Dry "Shampoo" - to help dry oily-itchy skin. Roast some ground or rolled oats until slightly browned. When they have cooled to room temperature, work them into the pet's hair so they come into contact with the skin. Let stand for about 15-30 minutes, then comb out. Try this on a small area first, as some hair coats don't lend themselves well to this type of application.

Oat Poultice - For "hot spots" or other localized skin irritations, make a slurry of ground oats and water, wrap the slurry in cheese cloth or a tea bag (available from health food stores). Or, soak a clean washcloth in the mixture, and apply as a poultice directly to the affected area. Leave on for 15 minutes or so (or as long as the pet will tolerate it). Repeat several times a day.

Healing herbs such as calendula, chamomile, or lavender can be added to the original mixture to further enhance healing.

Here are more tips on other ways to use oats for better pet health:

Oat Tea - Use about a tablespoon of organic oats, steep for 15-20 minutes in a cup of hot water. Pour enough of the tea over the pet's food to moisten it. Use several times a week for its beneficial effects on the nervous and intestinal systems.

Oatmeal for Breakfast - Increase fiber intake and make use of oat's medicinal qualities by mixing cooked oatmeal into pet food several times a week. Start out with small amounts and increase to about a tablespoonful or so for every 10-20 pounds of animal.

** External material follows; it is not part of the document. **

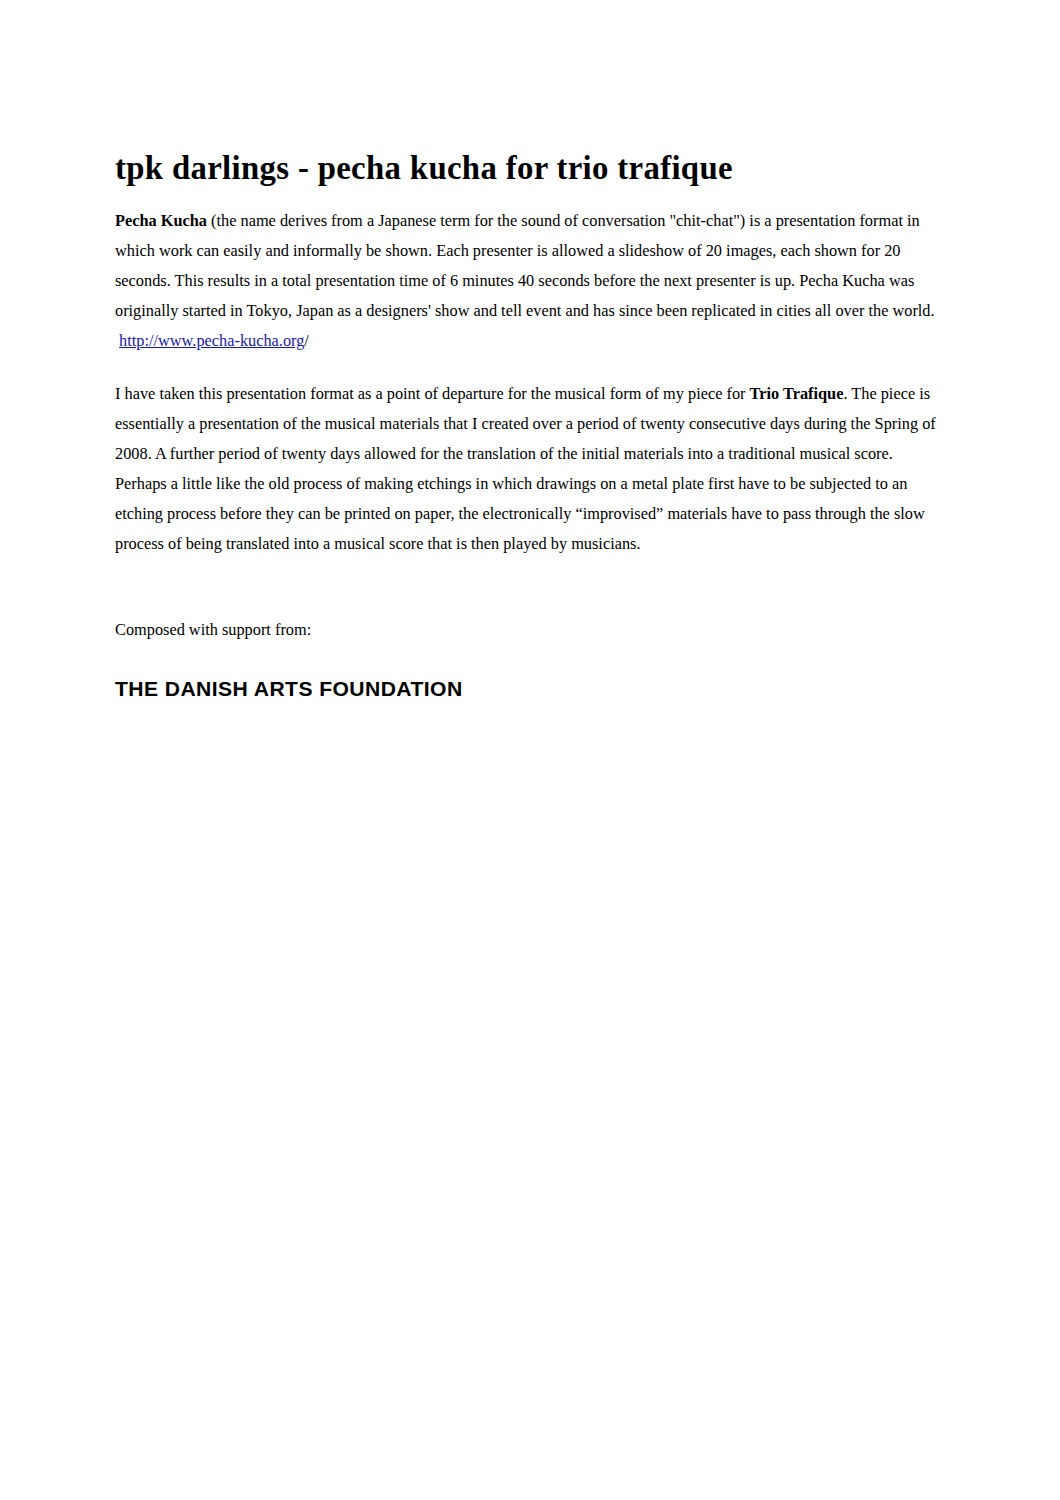tpk darlings - pecha kucha for trio trafique
Pecha Kucha (the name derives from a Japanese term for the sound of conversation "chit-chat") is a presentation format in which work can easily and informally be shown. Each presenter is allowed a slideshow of 20 images, each shown for 20 seconds. This results in a total presentation time of 6 minutes 40 seconds before the next presenter is up. Pecha Kucha was originally started in Tokyo, Japan as a designers' show and tell event and has since been replicated in cities all over the world. http://www.pecha-kucha.org/
I have taken this presentation format as a point of departure for the musical form of my piece for Trio Trafique. The piece is essentially a presentation of the musical materials that I created over a period of twenty consecutive days during the Spring of 2008. A further period of twenty days allowed for the translation of the initial materials into a traditional musical score. Perhaps a little like the old process of making etchings in which drawings on a metal plate first have to be subjected to an etching process before they can be printed on paper, the electronically “improvised” materials have to pass through the slow process of being translated into a musical score that is then played by musicians.
Composed with support from:
THE DANISH ARTS FOUNDATION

Grow Your Own Crop - Oats are easy to grow, indoors or out. Simply stick some organic seeds in the ground (in a pot or tray if growing them indoors), add water and sunlight, and wait a few weeks until the stems are a couple of inches tall. Let your pet eat from the crop, or harvest with scissors and mix the cut leaves into his food. Oat sprouts are also easy to grow, and some critters like them better than grasses. Oats are sometimes marketed, while in seed form, as "Cat Grass", grown and fed to cats as a treats or as an aid to digestion.

Medicinal Oats - Tinctures, capsules containing oats and other forms of "medicinal" oats (Avena sativa) can be used for a variety of conditions. Check with your holistic vet for proper uses and dosages.

Flower Essences - Wild oats, a different species of oats from the cultivated ones, is a remedy used to help restore direction and nervous energies.

Homeopathic - Avena sativa is a minor remedy that may be indicated for the animal suffering from nervous exhaustion, sexual debility, or nervous tremors. Check with your homeopathic practitioner for more on how oats are used in homeopathy for pets.

Well, those are some of the amazing properties that nature gives us in oats. You'll want to use organically grown (wild) oats, whether for dietary or topical use, as the nutritive values of organically grown oats are much higher than commercially produced crops, and you don't run the potential risk of pesticide or herbicide residue. Plus, organic farming methods are good for the environment.